Lorraine Croft is reflected in a photo of her husband, George, who was posthumously awarded the Distinguished Flying Cross medal last month.
Photo by M. Scott Moon
Pushing its way through dense smoke and clouds, the B-24 Liberator was using new nonvisual bomb sighting techniques for the first time as it joined 605 bombers targeting oil refining and storage facilities at Ploesti, Romania.
Flying from its base in Pantanella, Italy, “The Flak Man,” piloted by 1st Lt. James Jatho and 2nd Lt. George Croft, encountered heavy anti-aircraft fire that severely damaged the plane and knocked out one of its four engines.

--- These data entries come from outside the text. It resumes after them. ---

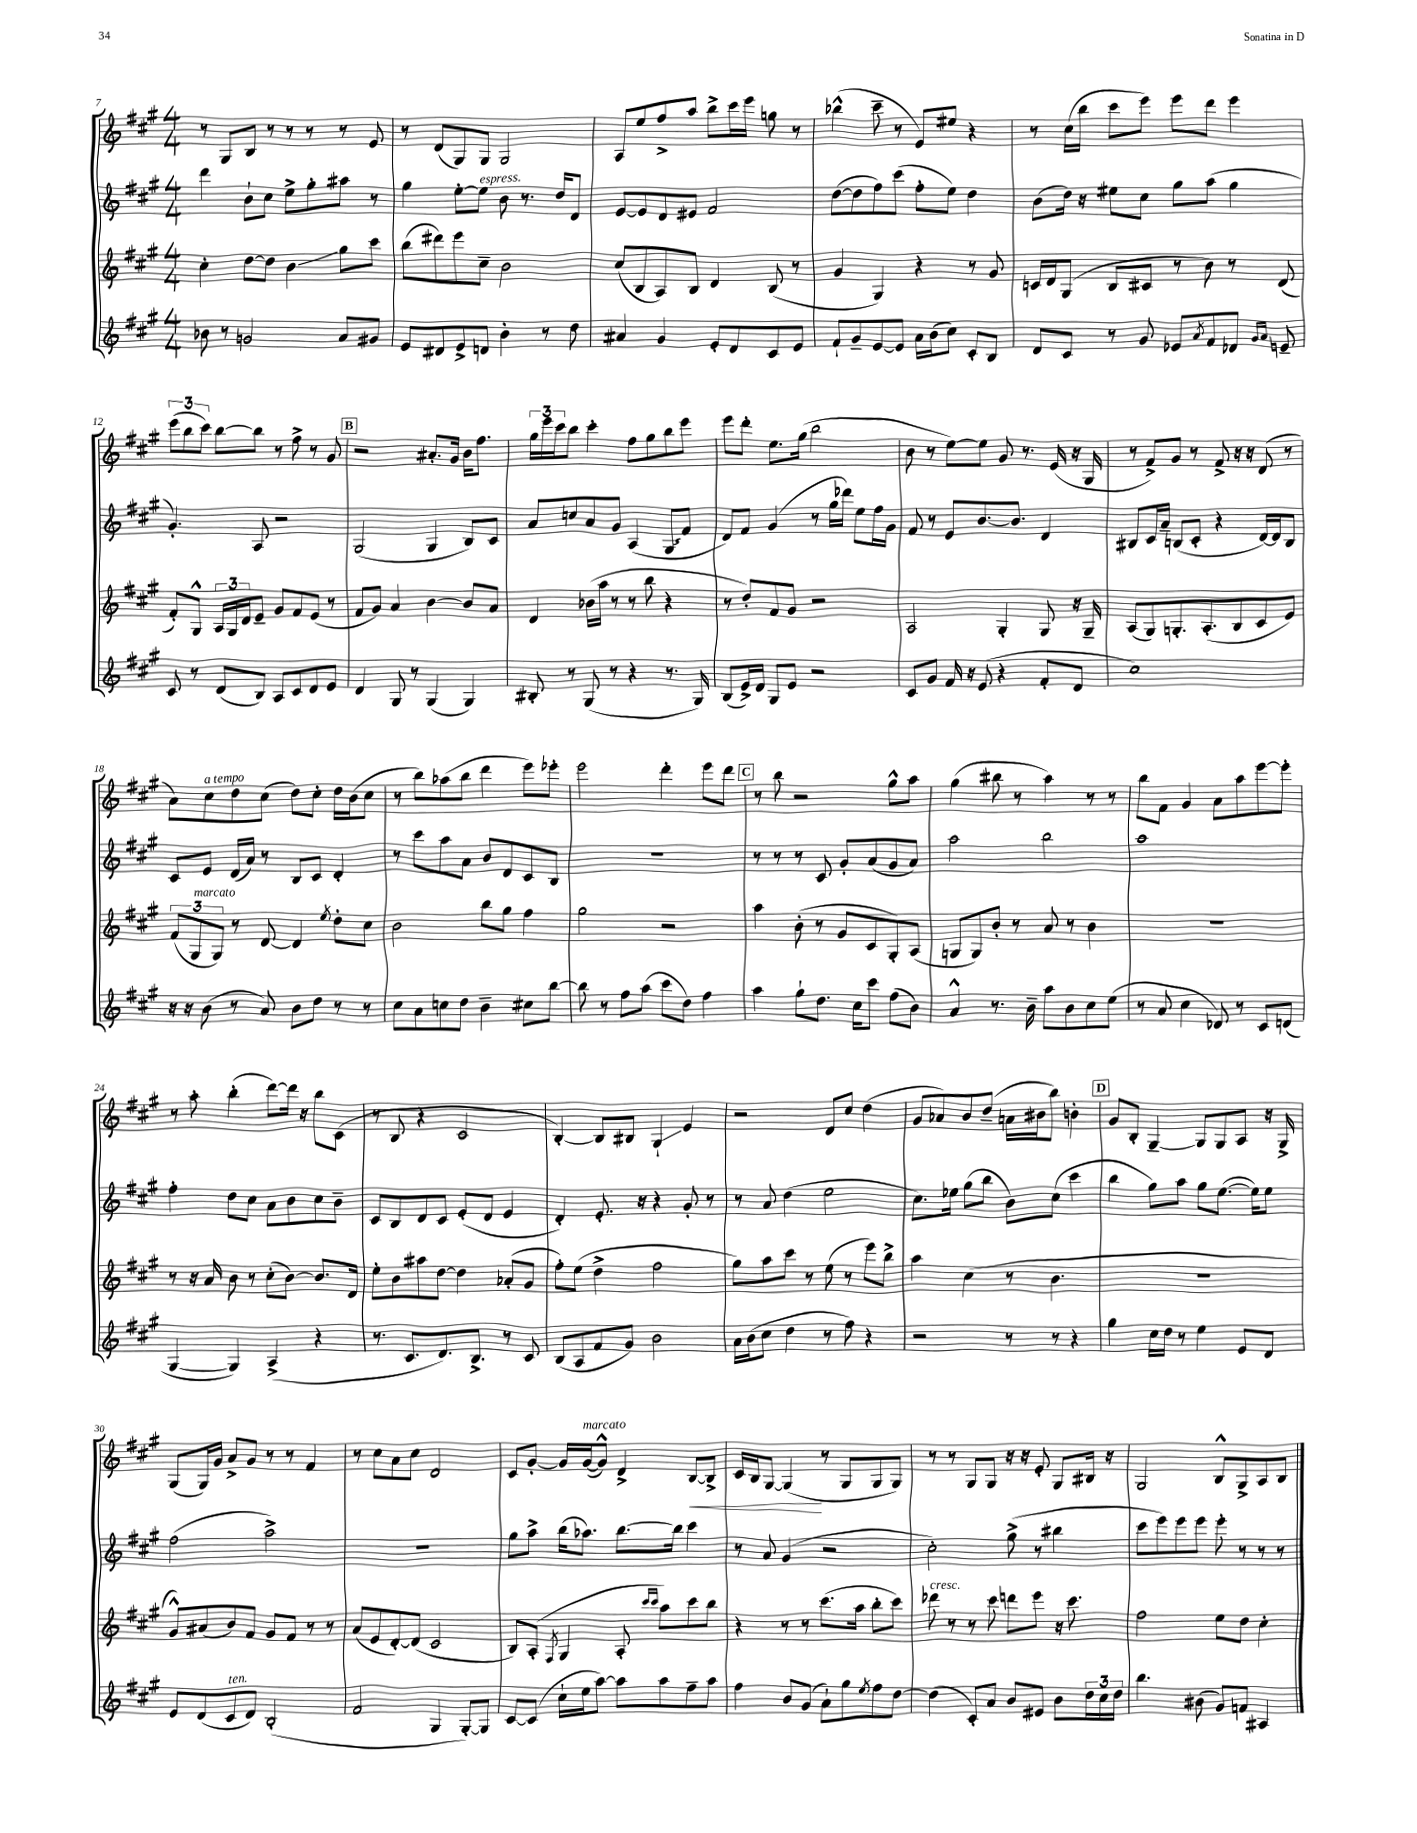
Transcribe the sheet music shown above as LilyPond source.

<<
\new StaffGroup <<
\new Staff = "s0" {
    \clef treble \key a \major \numericTimeSignature \time 4/4
    r8 gis8 b8 r8 r8 r8 r8 e'8 |
    r8 d'8( gis8) gis8 gis2 |
    a8 e''8 fis''8-> a''8 b''8-> cis'''16 e'''16 g''8 r8 |
    bes''4-^( cis'''8-- r8 e'8) eis''8 r4 |
    r8 cis''16( b''16 cis'''8 e'''8) e'''8 d'''8 e'''4 |
    \tuplet 3/2 { e'''8( b''8 cis'''8) } b''8~ b''8 r8 fis''8-> r8 gis'8 |
    \mark \markup { \box "B" } r2 ais'8.-. gis'16 b'16 fis''8. |
    \tuplet 3/2 { gis''16 e'''16 cis'''16 } b''8 cis'''4-. fis''8 gis''8 b''8 e'''8 |
    e'''8 d'''8-. e''8. gis''16( b''2 |
    b'8 r8 e''8~) e''8 gis'8 r8. e'16( r16 gis16 |
    r8 fis'8->) gis'8 r8 fis'8-> r16 r16 d'8( r8 |
    a'8) cis''8^\markup { \italic "a tempo" } d''8 cis''8( d''8) cis''8-. d''16 b'16( cis''8 |
    r8 b''8) aes''8( b''8 d'''4 e'''8) ees'''8-. |
    e'''2 d'''4-. e'''8 d'''8 |
    \mark \markup { \box "C" } r8 b''8 r2 gis''8-^ a''8 |
    gis''4( bis''8 r8 a''4) r8 r8 |
    b''8 fis'8 gis'4 a'8 a''8 e'''8~ e'''8-. |
    r8 a''8-. b''4-.( d'''8~) d'''16 r16 b''8 cis'8( |
    r8 b8 r4 cis'2 |
    b4~-.) b8 bis8 gis4-!\glissando e'4 |
    r2 d'8 cis''8 d''4( |
    gis'8 aes'8) b'8 d''8--( a'16 bis'16 b''8) b'4-. |
    \mark \markup { \box "D" } gis'8 b8-. gis4~-- gis8 gis8 a8 r16 gis16-> |
    gis8( gis16) gis'16 a'8-> gis'8 r8 r8 fis'4 |
    r8 cis''8 a'8 cis''8 d'2 |
    cis'8 gis'8~-. gis'16 gis'16~^\markup { \italic "marcato" }( gis'8-^) d'4-> b8~\< b8-> |
    cis'16 b16 gis8~ gis4\!( r8 gis8 gis8 gis8) |
    r8 r8 gis8 gis8 r16 r16 e'8-. gis8 bis16 r16 |
    gis2 b8-^ gis8-> a8 b8 \bar "|." |
}
\new Staff = "s1" {
    \clef treble \key a \major \numericTimeSignature \time 4/4
    d'''4 b'8-! cis''8 e''8-> gis''8-. ais''8 r8 |
    gis''4 e''8~-. e''8^\markup { \italic "espress." } b'8 r8. d''16 d'8 |
    e'8~ e'8 d'8 eis'8 fis'2 |
    d''8~( d''8 fis''8) cis'''8( fis''8-. e''8) d''4 |
    b'8( d''16) r16 eis''8 cis''8 gis''8 a''8( gis''4 |
    gis'4.-.) a8 r2 |
    \mark \markup { \box "B" } gis2( gis4 b8) cis'8 |
    a'8 c''8 a'8 gis'8 a4( \once \override Glissando.style = #'zigzag gis8\glissando fis'8 |
    d'8) fis'8 gis'4( r8 gis''16 des'''16) e''8 fis''16 gis'16 |
    fis'8 r8 e'8 b'8.~ b'8. d'4 |
    bis8 cis'16 a'16-- b8( cis'8-. r4 d'16~) d'16 b8 |
    cis'8 e'8 d'16( a'16) r8 b8 cis'8 d'4-. |
    r8 cis'''8 a''8 a'8 b'8 d'8 cis'8 b8 |
    R1 |
    \mark \markup { \box "C" } r8 r8 r8 cis'8 gis'8-. a'8( gis'8 a'8) |
    a''2 b''2 |
    a''1 |
    fis''4-. d''8 cis''8 a'8 b'8 cis''8 b'8-- |
    cis'8 b8 d'8 cis'8 e'8-.( d'8 e'4 |
    d'4-.) e'8.-. r16 r4 gis'8-. r8 |
    r8 a'8 d''4( e''2 |
    cis''8.) ees''16 gis''8( b''8 b'8) cis''8( cis'''4 |
    \mark \markup { \box "D" } b''4 gis''8) a''8 gis''8 e''8.~( e''16) e''8 |
    fis''2( a''2->) |
    r1 |
    gis''8 a''8-> b''16( aes''8.) b''8.~ b''16 cis'''4 |
    r8 a'8 gis'4( r2 |
    cis''2-.) gis''8->( r8 bis''4 |
    cis'''8 e'''8) e'''8 e'''8 e'''8-. r8 r8 r8 \bar "|." |
}
\new Staff = "s2" {
    \clef treble \key a \major \numericTimeSignature \time 4/4
    cis''4-. d''8~ d''8 b'4\glissando gis''8 cis'''8 |
    b''8( dis'''8) e'''8 cis''8-- b'2 |
    cis''8( b8 a8) b8 d'4 b8( r8 |
    gis'4 gis4) r4 r8 gis'8 |
    c'16 d'16 gis8( b8 cis'8 r8 b'8) r8 d'8( |
    fis'8-.) gis8-^ \tuplet 3/2 { a16 gis16 d'16 } e'8-- gis'8 fis'8 e'8( r8 |
    \mark \markup { \box "B" } fis'8 gis'8) a'4 b'4~ b'8 a'8 |
    d'4 bes'16( a''16 r8 r8 b''8 r4 |
    r8 d''8-.) fis'8 gis'8 r2 |
    a2 gis4-. gis8 r16 gis16-- |
    a8( gis8) g8.-. a8.-.( b8 cis'8 e'8) |
    \tuplet 3/2 { fis'8( gis8^\markup { \italic "marcato" } gis8) } r8 d'8~ d'4 \acciaccatura { e''8 } d''8-. cis''8 |
    b'2 b''8 gis''8 fis''4 |
    gis''2 r2 |
    \mark \markup { \box "C" } a''4 b'8-.( r8 gis'8 cis'8 gis8-.) a8( |
    g8 g8) b'8-. r8 a'8 r8 b'4 |
    R1 |
    r8 r16 a'16 b'8 r8 cis''8-.( b'8~) b'8. d'16 |
    e''8-. b'8 ais''8 d''8~ d''4 aes'8-.( gis'8 |
    fis''8-.) e''8( d''4-> fis''2 |
    gis''8) a''8 cis'''8 r8 e''8( r8 e'''8) b''8-> |
    a''4 cis''4( r8 b'4. |
    \mark \markup { \box "D" } R1 |
    gis'8-^) ais'8( b'8) fis'8 gis'8 fis'8 r8 r8 |
    a'8( e'8 d'8~-.) d'8( cis'2 |
    b8) a8-.( \acciaccatura { fis8 } gis4 a8-. \grace { cis'''16 cis'''16 } a''8) cis'''8 b''8 |
    r4 r8 r8 cis'''8.( a''16 b''8-. cis'''8) |
    des'''8^\markup { \italic "cresc." } r8 r8 cis'''8 d'''8 e'''8 r16 cis'''8. |
    fis''2 e''8 d''8 cis''4-. \bar "|." |
}
\new Staff = "s3" {
    \clef treble \key a \major \numericTimeSignature \time 4/4
    bes'8 r8 g'2 a'8 gis'8 |
    e'8 dis'8 e'8-> d'8 b'4-. r8 d''8 |
    ais'4 gis'4 e'8-. d'8 cis'8 e'8 |
    fis'8-! gis'8-- e'8~ e'8 a'16 b'16( cis''8) cis'8-. b8 |
    d'8 cis'8 r8 gis'8 ees'8 \acciaccatura { a'8 } fis'8 des'8 \grace { gis'16 a'16 } e'8-- |
    cis'8 r8 d'8( b8) a8 cis'8 d'8 e'8 |
    \mark \markup { \box "B" } d'4 gis8 r8 gis4( gis4) |
    bis8-. r8 gis8( r8 r4 r8. gis16) |
    b8( e'16->) d'16 gis8 e'8 r2 |
    cis'8 gis'8 fis'16 r16 e'8( r4 fis'8-. d'8 |
    cis''1) |
    r16 r16 b'8( r8 a'8) b'8 d''8 r8 r8 |
    cis''8 a'8 c''8 d''8 b'4-- cis''8 b''8~ |
    b''8 r8 fis''8 a''8( cis'''8 d''8) fis''4 |
    \mark \markup { \box "C" } a''4 gis''8-! d''8. cis''16 cis'''8 fis''8( b'8) |
    a'4-^ r8. b'16-- a''8 b'8 cis''8 e''8( |
    r8 a'8 cis''4 des'8) r8 cis'8 d'8( |
    gis4~ gis4) a4->( r4 |
    r8. cis'8. d'8.) b8.-> r8 cis'8 |
    b8( a8 fis'8 gis'8) b'2 |
    a'16 b'16( cis''8 d''4 r8 fis''8) r4 |
    r2 r8 r8 r4 |
    \mark \markup { \box "D" } gis''4 cis''16 d''16 r8 e''4 e'8 d'8 |
    e'8 d'8( cis'8^\markup { \italic "ten." } d'8) b2-.( |
    fis'2 gis4 gis8~-.) gis8 |
    cis'8~ cis'8( cis''16-! e''16 a''8~) a''8 a''8 fis''8-- a''8 |
    fis''4 b'8 gis'8( a'8-!) gis''8 \acciaccatura { e''8 } fis''8 d''8~ |
    d''4( cis'8-.) a'8 b'8 eis'8 b'8 \tuplet 3/2 { d''16 cis''16 d''16 } |
    b''4. bis'8( gis'8) f'8 ais4 \bar "|." |
}
>>
>>
\layout { \context { \Score currentBarNumber = #7 } }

Despite the damage, the pilots managed to hold the course, and their payload was successfully released over the Uniera Sperantza refinery.
Photo by M. Scott Moon
After dropping the bombs, the plane began losing speed and altitude, and soon lost contact with the rest of the squadron, including the 334 fighters that were escorting the heavy bombers.
Over the Adriatic Sea, radio operator Tech. Sgt. William Magill managed to dial in the Pantanella base homing signal and the rest of the crew managed to coax enough power from the remaining three engines to successfully guide the damaged plane back to base without further damage to the plane or injuries to the crew.
The next day July 16, 1944 flying in a replacement B-24, the crew took part in a raid on Weiner Neusdorf in Austria, but this time, their luck ran short.
Their plane was shot down with Magill being killed in action.
The rest of the crew parachuted safely, but were taken prisoner on the ground and held in Barth Stalag Luft I prisoner of war camp near the Baltic Sea for the remainder of World War II.
“I wrote a lot of letters,” said Lorraine Croft from her Kenai home last week.
“He was writing regularly,” she said of her husband. “Then I didn’t get a letter for two weeks.
“One morning, the doorbell rang and the Western Union man was standing there.
“He said (the telegram) had five stars, which meant bad news. It said MIA, not KIA. Surprisingly I was happy. It meant George was missing, not killed in action. He was alive,” she said.
Liberated by the Russians, George Croft came home to St. Paul Minn., where Lorraine rented a small house for herself and the couple’s two little boys, Larry and David.
“It was our fourth wedding anniversary,” she said.
After the Romanian refineries bombing run, one of the crew members, Staff Sgt. William Maxson, the tail gunner, contracted malaria and missed the next mission when the crew was shot down.
About 30 years later, at a military reunion, he mentioned the Distinguished Flying Cross he had received for the refinery bombing.
“None of the others got it,” Lorraine said.
“They went right back up the next day and were shot down. Somehow their award fell through the cracks,” she said.
Her husband, George, died of Leukemia in March 2000, and earlier this year, some 60 years after the war, Lorraine was contacted by the U.S. Air Force, inviting her to a ceremony in Washington, D.C., where the crew of The Flak Man was to be awarded for its “heroism and extraordinary achievement while participating in an aerial flight.”
Lorraine, son Larry and daughter Louise Miller went to Washington for the ceremony honoring the crew.
“Three of the crewmen are still living,” Lorraine said.
General T. Michael Moseley, chief of staff of the U.S. Air Force, presented the medal honoring Croft, Jatho, Magill, 2nd Lt. Theodore Bell, Staff Sgt. Frank Celuck and Staff Sgt. Daniel Toomey posthumously and 1st Lt. Edward McNally, Tech. Sgt. Jay Fish and Staff Sgt. Robert Speed, who are still living.
Lorraine Croft said, for the several days they were in Washington, the Air Force assigned a lieutenant colonel to be the personal escort for Lorraine, her son and daughter.
“It was wonderful. He would come by each morning and accompany us wherever we wanted to go,” she said.
Though none of the Croft children followed their father into the Air Force, Larry served as an aircraft mechanic for 4 1/2 years in the U.S. Navy during the Vietnam War; Davy was a chief mechanic in the Navy for 22 years; and another son, Stephen, who now lives in Nikiski, served in the Army for one year.
Lorraine and Larry said George Croft never was one for medals he kept his military service decorations tucked away in a box but he would have been proud to receive the Distinguished Flying Cross.